Damn Small Linux is the smallest distro I know of, at 50mb.
To be honest tho, I can't understand why you would want to?
If there a specific application you would like to run under a linux distro?  Are you sure this can't be achieved by other methods without installing a whole OS.


I think this is as close as anyone has come.
Have a look under ports. No AVR, but there is an Amtel ARM port; interestingly.

Simply not enough HW to run such a thing on an AVR.


This sounds like a challenge...

Let me know how converting a 32-bit codebase to 8-bits works out (I am not saying it is impossible, just that you aren't appreciating the scale of what you are proposing!).

Is there any way you can increase code memory for the arduino?

AFAIK, no.

There is also the tiny matter of having to deal with the Harvard architechture of the device, which wouldn't be a big deal if SRAM was much, much larger. You could potentially use an SPI serial eeprom device, or serial RAM - to make up for the lacking space, but you would have to write your own drivers (or hack the standard C libraries to support them?) to utilize the extra room for data. This would be just to gain extra area for variables, arrays, and such. You would want to add a filesystem (or something similar) on top of that too.

Your best bet, if you are serious about such a thing, would be to look into how old 8-bit operating systems were created; popular ones of the period were CP/M, OS-9, and Flex.

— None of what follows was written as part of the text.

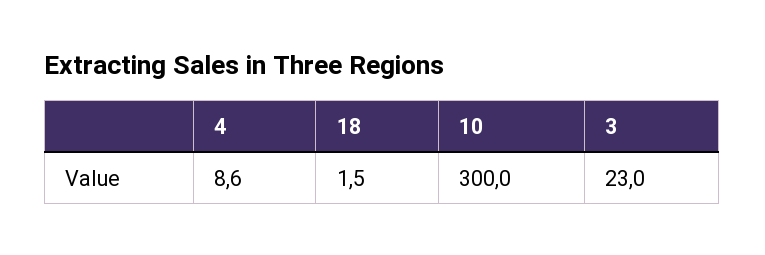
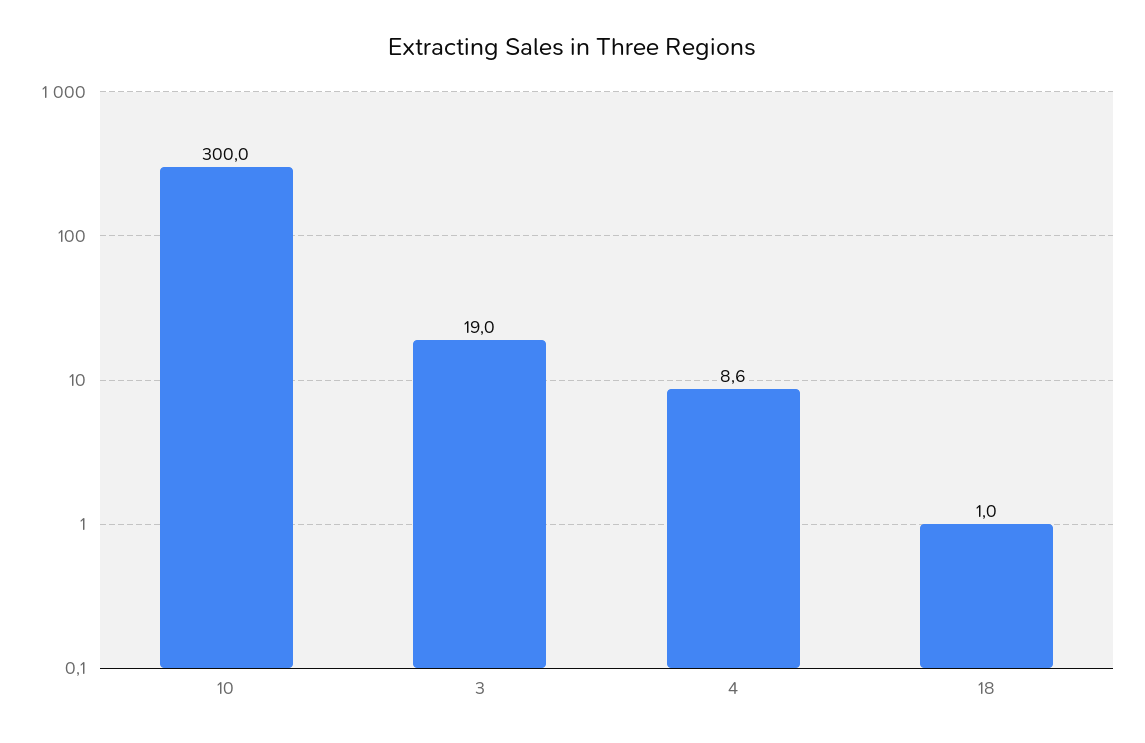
18: 1.5 -> 1
3: 23 -> 19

I am sure there are open-source or freeware source for such older systems you could study (unfortunately they are probably all written in assembler, targetting a particular CPU, bus, disk subsystem(s), etc).

One that is fairly "detailed", used by many enthusiasts still today, though, is OS-9 for the Motorola 6809 8-bit cpu (TRS-80 Color Computer); the open-source project NitrOS-9 can be found here:


This is essentially the "modern" version of OS-9 for the Color Computer.

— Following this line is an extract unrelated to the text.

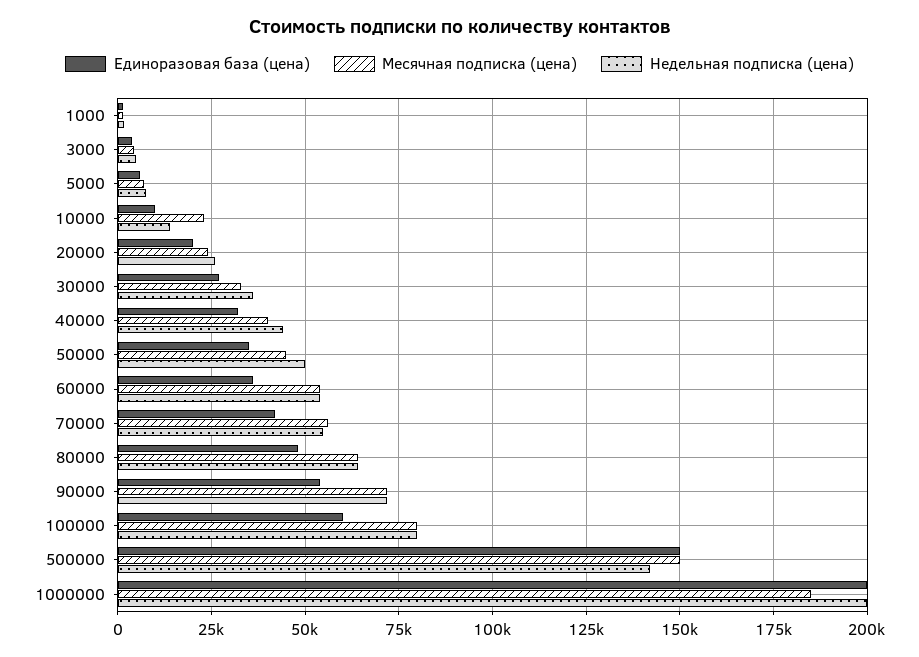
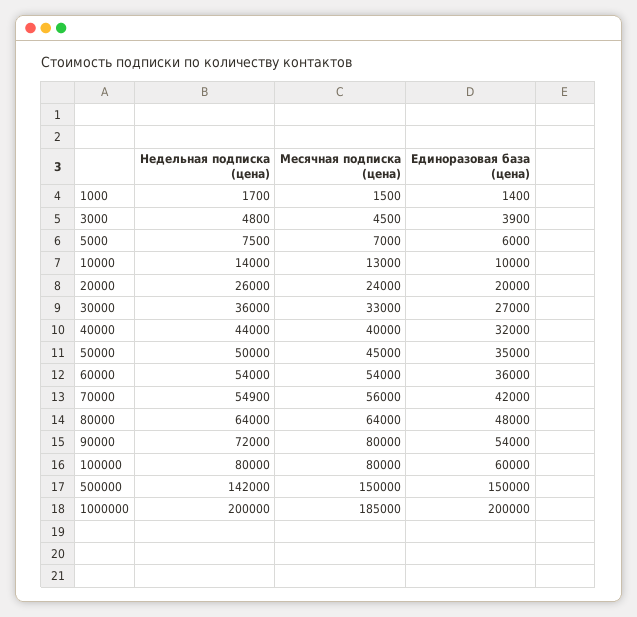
Месячная подписка (цена), 10000: 22500 -> 13000
Месячная подписка (цена), 90000: 72500 -> 80000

There are probably other resources, too, for "minimalist" 8-bit operating systems. I also know that others here on this forum have created something akin to an OS for the Arduino (some more complex than others) - so this kind of thing is possible to an extent. There are benefits and downsides to using such a system, of course - the biggest one being speed. But you could potentially gain real-time control over the i/o pins and other functionality of the Arduino, plus (if you have a scripting language included - unless there is a way to segment the program flash RAM?) you could have multiple "programs/processes" running at one time (not true multitasking, but something close - more similar to Windows 3.1 than anything).

Ultimately, though, at least on the 168/328 - it would be nothing more than a curiosity and/or learning experience to attempt such an exercise. It reminds me in a great way of when people were hacking QBASIC/QuickBasic to create GUI "operating systems" for DOS, back in the late 1990s. A lot of interesting things came out of that experimentation; maybe the same would be possible for the Arduino.

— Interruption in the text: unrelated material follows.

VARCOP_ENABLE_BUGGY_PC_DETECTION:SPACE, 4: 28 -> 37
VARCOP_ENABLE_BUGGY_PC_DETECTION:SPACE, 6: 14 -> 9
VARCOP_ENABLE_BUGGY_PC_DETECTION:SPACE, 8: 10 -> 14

Perhaps this is one area where a "multi-cpu" Arduino (using SPI or I2C - or even a dedicated parallel bus using the digital i/o lines) could be used as well...?

I will not respond to Arduino help PM's from random forum users; if you have such a question, start a new topic thread.


that post was completely sarcastic (referring to mine)! I have no where even near the skill level to write a bootloader, forget a whole operating system!